Every adrenaline junkie knows the feeling: Heart pounding. Hands trembling. Blood racing. And then all of a sudden—flying. Plunging through the air, 18,000 feet above the earth, clinging to a parachute that could by all means fail. Hurtling 50 miles an hour down a 1,600-foot volcanic slope, on a "volcano board" popularized by young adventurers. Whooshing down white-water rapids on a flimsy raft. Or being strapped into a zero-gravity roller coaster and preparing to whirl upside down, again and again. Thrill-seekers crave that rush; they thrive on it.
"It's the excitement," says Frank Farley, a professor of educational psychology at Temple University in Philadelphia. "It makes things interesting, keeps you going. When this life is over, you want to be able to look back and say, 'I lived.' As Helen Keller once said, 'Life is a daring adventure, or it is nothing.'"
In the 1980s, Farley coined the term Type T personality to describe thrill-seekers, or those who crave variety, novelty, intensity, and risk. These are people who long for exciting, meaningful challenges. Some enjoy the physical sensations that come from being scared silly; others like the idea that they're pushing themselves to the extreme.
At least to some degree, Type Ts are born that way, Farley says. Though researchers don't yet have all the answers, it's clear that biology plays a role. Neuro-chemicals like dopamine and testosterone appear to affect how inclined someone is to play it safe or live on the wild side, as does the amount of white matter in the brain.
Other factors are psychological and rooted in personality. Thrill-seekers tend to be creative folks who like to make up their own minds. "They're energetic and self-confident," Farley says. "And they feel in control of their fate. When they climb Mt. Everest, they figure they're going to come back. If someone tells them not to do it, that sounds like a rule, so away they go."
Margaret J. King, director of Cultural Studies and Analysis, a Philadelphia-based think-tank, studies human behavior and, more specifically, why people are drawn to roller coasters. These days, riders are in for dangling seats that throw them upside down and backwards in gravity-defying loops and twists. "You wouldn't think we would put ourselves in such a terrifying position," King says. "But terror gives us a chance to test ourselves, our own tolerance. We like the idea that we can get through it." Boarding a roller coaster makes us feel like "we're in imminent danger of dying," she explains. All the signals in our body tell us we're headed in a bad direction. "We can't get off. We can't stop the thing. And then when we do, there's a tremendous rush of adrenaline, of ecstasy and elation. That's why you see people bouncing off rides with their friends."
Itching for a good thrill? Try one of these to get your heart pumping:
Indoor skydiving. Consider it a trial run before jumping out of a plane. At iFly facilities nationwide, you'll don a flight suit and helmet and go soaring inside a vertical wind tunnel. These are 14 feet in diameter and generate wind speeds of up to 160 miles per hour. Flights mimic the experience of free-fall skydiving without the parachute. If you're between ages 3 and 103, you can do it; cost typically ranges from $60 to $250.

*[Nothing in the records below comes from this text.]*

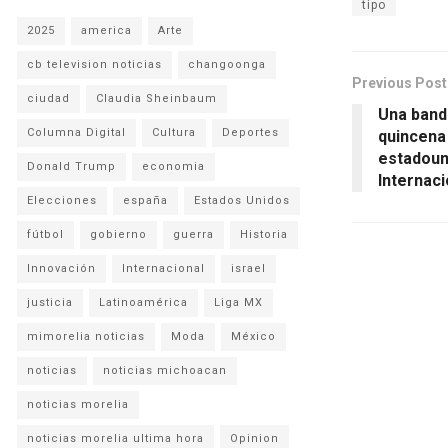
tipo
2025
america
Arte
cb television noticias
changoonga
Previous Post
ciudad
Claudia Sheinbaum
Una band
Columna Digital
Cultura
Deportes
quincena
estadouni
Donald Trump
economia
Internaci
Elecciones
españa
Estados Unidos
fútbol
gobierno
guerra
Historia
Innovación
Internacional
israel
justicia
Latinoamérica
Liga MX
mimorelia noticias
Moda
México
noticias
noticias michoacan
noticias morelia
noticias morelia ultima hora
Opinion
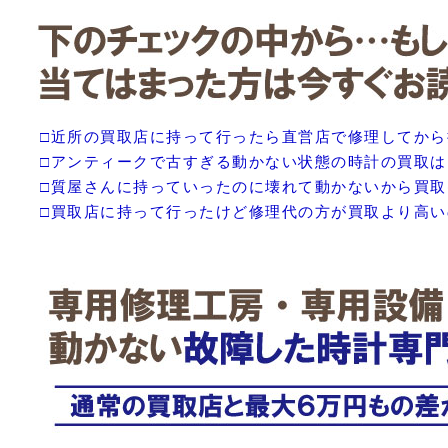
□近所の買取店に持って行ったら直営店で修理してか
□アンティークで古すぎる動かない状態の時計の買取
□質屋さんに持っていったのに壊れて動かないから買
□買取店に持って行ったけど修理代の方が買取より高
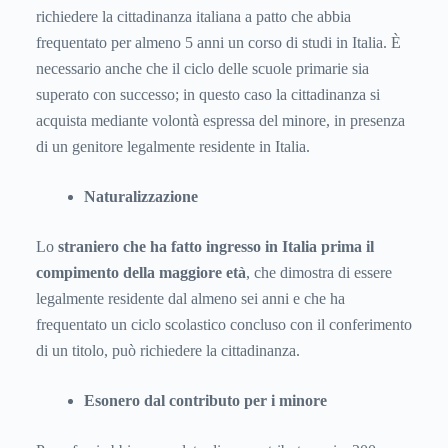
richiedere la cittadinanza italiana a patto che abbia
frequentato per almeno 5 anni un corso di studi in Italia. È
necessario anche che il ciclo delle scuole primarie sia
superato con successo; in questo caso la cittadinanza si
acquista mediante volontà espressa del minore, in presenza
di un genitore legalmente residente in Italia.
Naturalizzazione
Lo
straniero che ha fatto ingresso in Italia prima il
compimento della maggiore età
, che dimostra di essere
legalmente residente dal almeno sei anni e che ha
frequentato un ciclo scolastico concluso con il conferimento
di un titolo, può richiedere la cittadinanza.
Esonero dal contributo per i minore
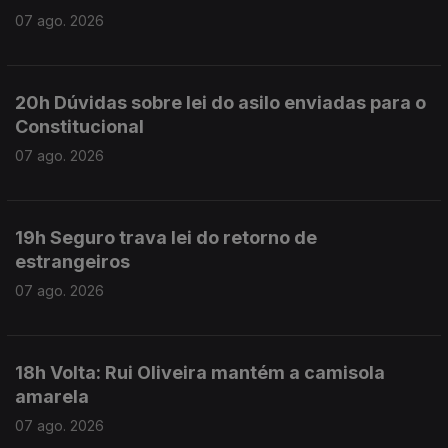
07 ago. 2026
20h Dúvidas sobre lei do asilo enviadas para o
Constitucional
07 ago. 2026
19h Seguro trava lei do retorno de
estrangeiros
07 ago. 2026
18h Volta: Rui Oliveira mantém a camisola
amarela
07 ago. 2026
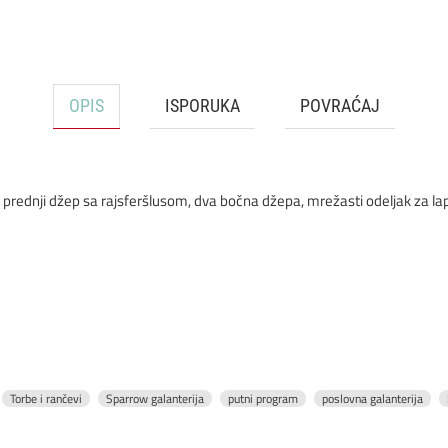
OPIS
ISPORUKA
POVRAĆAJ
rednji džep sa rajsferšlusom, dva bočna džepa, mrežasti odeljak za lap
Torbe i rančevi
Sparrow galanterija
putni program
poslovna galanterija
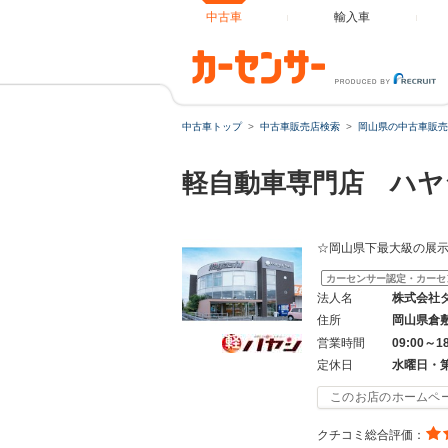
中古車
輸入車
中古車トップ
中古車販売店検索
岡山県の中古車販売
軽自動車専門店 ハヤ
☆岡山県下最大級の展
カーセンサー認定・カーセ
法人名
株式会社
住所
岡山県倉
営業時間
09:00～1
定休日
水曜日・
このお店のホームペ
クチコミ総合評価：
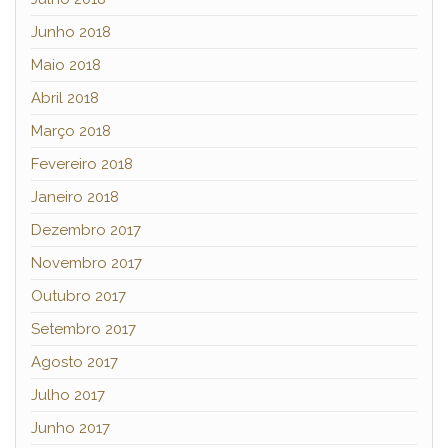
Junho 2018
Maio 2018
Abril 2018
Março 2018
Fevereiro 2018
Janeiro 2018
Dezembro 2017
Novembro 2017
Outubro 2017
Setembro 2017
Agosto 2017
Julho 2017
Junho 2017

Zip-lining. You don't need to be somewhere exotic to go zip-lining. Yes, it's most often associated with Costa Rica and Hawaii, but Michigan has zip-lines, too. No matter where you are, cables are strung between trees; participants wear a harness attached to a wheel that dangles from the line. In locales likes Costa Rica, you'll be mingling with monkeys 80 feet above ground, with a bird's-eye view of the jungle. At a mountain resort, you'll go whizzing over ski slopes or a canopy of trees. The fastest zip lines reach speeds of up to 100 miles an hour. It usually costs between $100 and $300.